Speeding up Transformers

June 28, 2023.

I recently read two shorter publications both addressing speed and memory usage of vanilla transformers. I glanced through them fairly quickly and therefore I have bundled them into a single blog entry. Generating Long Sequences with Sparse Transformers from OpenAI introduces Sparse Transformers and Fast Transformer Decoding: One Write-Head is All You Need is a solo paper proposing a Multi-Query Attention variant to Multi-Head attention.

Generating Long Sequences with Sparse Transformers

Sparse Transformers are a proposed architecture to handle long sequences more efficiently. By employing a sparse attention mechanism, attention is restricted to a subset of tokens instead of computing attention for all tokens. The authors presents fixed and learned attention patterns as two strategies to achieve sparse attention. Fixed attention patterns leverage positional relationships to determine the subset of tokens attended to, while learned attention patterns allow the model to learn the relevant attention connections based on the input data. The result of this is a architecture where time and memory no longer grow quadratically with the sequence length, but rather (O(n*\sqrt(n))).

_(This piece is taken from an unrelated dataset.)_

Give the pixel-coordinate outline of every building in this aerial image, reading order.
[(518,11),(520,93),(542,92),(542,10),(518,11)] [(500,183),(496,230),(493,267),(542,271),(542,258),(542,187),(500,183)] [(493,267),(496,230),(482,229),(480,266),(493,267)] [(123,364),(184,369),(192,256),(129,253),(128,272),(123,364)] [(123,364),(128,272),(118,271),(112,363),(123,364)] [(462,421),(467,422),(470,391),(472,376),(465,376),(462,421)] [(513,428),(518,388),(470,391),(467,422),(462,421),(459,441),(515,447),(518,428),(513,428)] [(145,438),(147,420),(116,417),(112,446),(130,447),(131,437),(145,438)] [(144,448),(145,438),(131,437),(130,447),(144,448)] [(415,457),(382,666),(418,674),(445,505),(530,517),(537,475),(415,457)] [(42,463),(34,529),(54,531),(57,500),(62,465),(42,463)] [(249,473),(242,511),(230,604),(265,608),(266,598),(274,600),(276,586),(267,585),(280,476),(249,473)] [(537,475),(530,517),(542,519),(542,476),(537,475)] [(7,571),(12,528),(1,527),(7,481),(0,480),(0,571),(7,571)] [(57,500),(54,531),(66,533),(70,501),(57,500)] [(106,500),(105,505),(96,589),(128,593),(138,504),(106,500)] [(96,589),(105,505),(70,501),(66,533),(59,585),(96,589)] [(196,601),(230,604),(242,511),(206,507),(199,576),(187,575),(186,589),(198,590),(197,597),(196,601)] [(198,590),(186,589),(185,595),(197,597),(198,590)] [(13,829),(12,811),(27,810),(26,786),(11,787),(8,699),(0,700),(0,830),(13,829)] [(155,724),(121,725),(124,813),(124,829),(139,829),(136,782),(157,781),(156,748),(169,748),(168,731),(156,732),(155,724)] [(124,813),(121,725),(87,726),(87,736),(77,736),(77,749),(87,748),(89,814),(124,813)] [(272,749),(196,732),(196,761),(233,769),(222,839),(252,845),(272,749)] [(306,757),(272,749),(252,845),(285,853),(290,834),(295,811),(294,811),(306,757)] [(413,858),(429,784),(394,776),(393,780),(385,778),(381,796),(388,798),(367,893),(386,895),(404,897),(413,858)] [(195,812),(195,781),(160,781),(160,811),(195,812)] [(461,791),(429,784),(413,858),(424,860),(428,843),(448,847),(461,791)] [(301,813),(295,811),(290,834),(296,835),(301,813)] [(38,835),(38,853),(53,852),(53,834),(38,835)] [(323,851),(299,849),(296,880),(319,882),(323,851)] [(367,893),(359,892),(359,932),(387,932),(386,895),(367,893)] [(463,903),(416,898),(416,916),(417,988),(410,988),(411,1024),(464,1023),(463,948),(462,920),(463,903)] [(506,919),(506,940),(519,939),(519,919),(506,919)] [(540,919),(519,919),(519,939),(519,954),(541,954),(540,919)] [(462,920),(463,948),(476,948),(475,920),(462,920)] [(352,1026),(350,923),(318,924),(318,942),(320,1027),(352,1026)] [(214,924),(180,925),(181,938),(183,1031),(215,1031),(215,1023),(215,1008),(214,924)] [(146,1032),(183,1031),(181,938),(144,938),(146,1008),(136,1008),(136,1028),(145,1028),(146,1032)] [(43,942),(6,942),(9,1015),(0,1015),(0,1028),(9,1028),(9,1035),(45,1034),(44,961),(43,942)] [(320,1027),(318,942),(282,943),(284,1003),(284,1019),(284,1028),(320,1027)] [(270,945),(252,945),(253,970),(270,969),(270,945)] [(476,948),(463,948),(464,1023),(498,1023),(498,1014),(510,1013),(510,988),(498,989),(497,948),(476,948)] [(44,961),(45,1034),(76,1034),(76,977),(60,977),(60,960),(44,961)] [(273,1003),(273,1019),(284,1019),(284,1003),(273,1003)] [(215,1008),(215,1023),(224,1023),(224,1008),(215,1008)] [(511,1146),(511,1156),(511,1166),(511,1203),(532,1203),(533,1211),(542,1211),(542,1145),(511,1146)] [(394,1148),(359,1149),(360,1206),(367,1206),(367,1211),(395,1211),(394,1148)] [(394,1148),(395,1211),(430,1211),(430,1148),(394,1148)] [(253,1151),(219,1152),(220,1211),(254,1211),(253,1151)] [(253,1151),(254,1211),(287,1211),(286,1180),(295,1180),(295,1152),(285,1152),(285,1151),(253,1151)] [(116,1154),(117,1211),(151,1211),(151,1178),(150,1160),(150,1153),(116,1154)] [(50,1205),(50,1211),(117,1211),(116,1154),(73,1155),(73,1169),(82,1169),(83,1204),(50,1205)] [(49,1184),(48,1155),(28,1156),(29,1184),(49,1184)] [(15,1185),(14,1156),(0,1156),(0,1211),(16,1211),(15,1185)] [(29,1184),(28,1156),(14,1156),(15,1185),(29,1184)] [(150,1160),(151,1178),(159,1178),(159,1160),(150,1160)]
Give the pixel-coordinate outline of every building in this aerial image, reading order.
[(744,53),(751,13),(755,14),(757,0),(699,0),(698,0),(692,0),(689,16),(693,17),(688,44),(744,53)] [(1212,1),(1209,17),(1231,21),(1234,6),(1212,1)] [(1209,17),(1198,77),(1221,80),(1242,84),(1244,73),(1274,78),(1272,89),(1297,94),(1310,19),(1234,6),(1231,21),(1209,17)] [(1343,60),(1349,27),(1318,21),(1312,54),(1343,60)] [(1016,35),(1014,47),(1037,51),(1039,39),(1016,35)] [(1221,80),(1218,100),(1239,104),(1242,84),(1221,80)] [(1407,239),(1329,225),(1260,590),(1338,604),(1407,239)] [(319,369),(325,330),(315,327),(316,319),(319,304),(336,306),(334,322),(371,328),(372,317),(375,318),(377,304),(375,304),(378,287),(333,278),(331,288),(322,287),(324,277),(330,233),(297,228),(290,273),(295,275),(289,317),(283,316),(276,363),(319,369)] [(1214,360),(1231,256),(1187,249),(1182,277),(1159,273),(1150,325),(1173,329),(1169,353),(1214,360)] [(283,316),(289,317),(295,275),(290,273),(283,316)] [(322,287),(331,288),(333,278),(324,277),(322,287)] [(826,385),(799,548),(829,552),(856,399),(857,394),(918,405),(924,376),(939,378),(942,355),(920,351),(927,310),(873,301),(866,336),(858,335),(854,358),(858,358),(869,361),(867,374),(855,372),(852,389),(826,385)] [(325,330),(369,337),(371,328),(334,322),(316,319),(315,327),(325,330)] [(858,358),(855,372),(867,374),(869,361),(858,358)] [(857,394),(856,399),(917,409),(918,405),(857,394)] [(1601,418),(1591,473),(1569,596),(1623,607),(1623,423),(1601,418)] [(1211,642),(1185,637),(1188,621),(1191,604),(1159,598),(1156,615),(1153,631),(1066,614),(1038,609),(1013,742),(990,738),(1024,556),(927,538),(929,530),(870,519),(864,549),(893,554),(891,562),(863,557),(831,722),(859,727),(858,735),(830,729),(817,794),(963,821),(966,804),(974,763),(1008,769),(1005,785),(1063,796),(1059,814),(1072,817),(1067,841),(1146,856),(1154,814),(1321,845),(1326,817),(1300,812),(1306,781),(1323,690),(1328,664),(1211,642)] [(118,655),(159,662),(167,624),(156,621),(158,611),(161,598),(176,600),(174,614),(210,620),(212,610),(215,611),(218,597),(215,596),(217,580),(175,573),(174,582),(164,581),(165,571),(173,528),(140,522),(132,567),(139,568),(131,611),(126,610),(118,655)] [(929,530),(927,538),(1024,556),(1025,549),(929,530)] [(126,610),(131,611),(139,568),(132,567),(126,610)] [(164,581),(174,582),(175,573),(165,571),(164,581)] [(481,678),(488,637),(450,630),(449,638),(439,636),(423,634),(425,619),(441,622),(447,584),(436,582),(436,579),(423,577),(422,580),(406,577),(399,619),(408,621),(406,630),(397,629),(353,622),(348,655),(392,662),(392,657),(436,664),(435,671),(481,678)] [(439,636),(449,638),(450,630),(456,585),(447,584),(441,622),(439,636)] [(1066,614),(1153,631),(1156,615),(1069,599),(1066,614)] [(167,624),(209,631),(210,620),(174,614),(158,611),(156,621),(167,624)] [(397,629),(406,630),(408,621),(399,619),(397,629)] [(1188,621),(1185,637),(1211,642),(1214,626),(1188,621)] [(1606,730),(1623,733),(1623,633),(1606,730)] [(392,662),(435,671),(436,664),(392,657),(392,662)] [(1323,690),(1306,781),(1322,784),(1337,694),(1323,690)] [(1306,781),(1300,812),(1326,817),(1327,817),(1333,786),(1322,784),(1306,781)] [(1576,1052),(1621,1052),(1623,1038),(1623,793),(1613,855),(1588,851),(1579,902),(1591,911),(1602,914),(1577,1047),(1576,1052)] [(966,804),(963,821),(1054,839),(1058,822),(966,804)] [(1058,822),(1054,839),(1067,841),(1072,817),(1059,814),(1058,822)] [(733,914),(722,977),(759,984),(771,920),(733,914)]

Fast Transformer Decoding: One Write-Head is All You Need

Noam, the solo author of this incredibly concise and clear paper (well done!), focuses on accelerating the decoding process in transformer models by minimizing the number of write-heads in the attention mechanism. Transformers are ubiquitous partly due to their capability of modelling inter and intra-sentence dependencies in a very efficient way. During training a lot of speed up can be achieved by parallelization across the length of the sequence. Despite this, incremental inference is often slow, due to repeated loading of the keys and value tensors. The authors tackle this problem by introducing a variant to Multi-head attention, which if you recall is multiple attention layers in parallel with different linear projections of the keys, value and queries, called Multi-query attention. Multi-query attention is identical except that the different heads share a single set of keys and values. This greatly speeds up inference and my understanding is that this method is employed in several modern LLM's.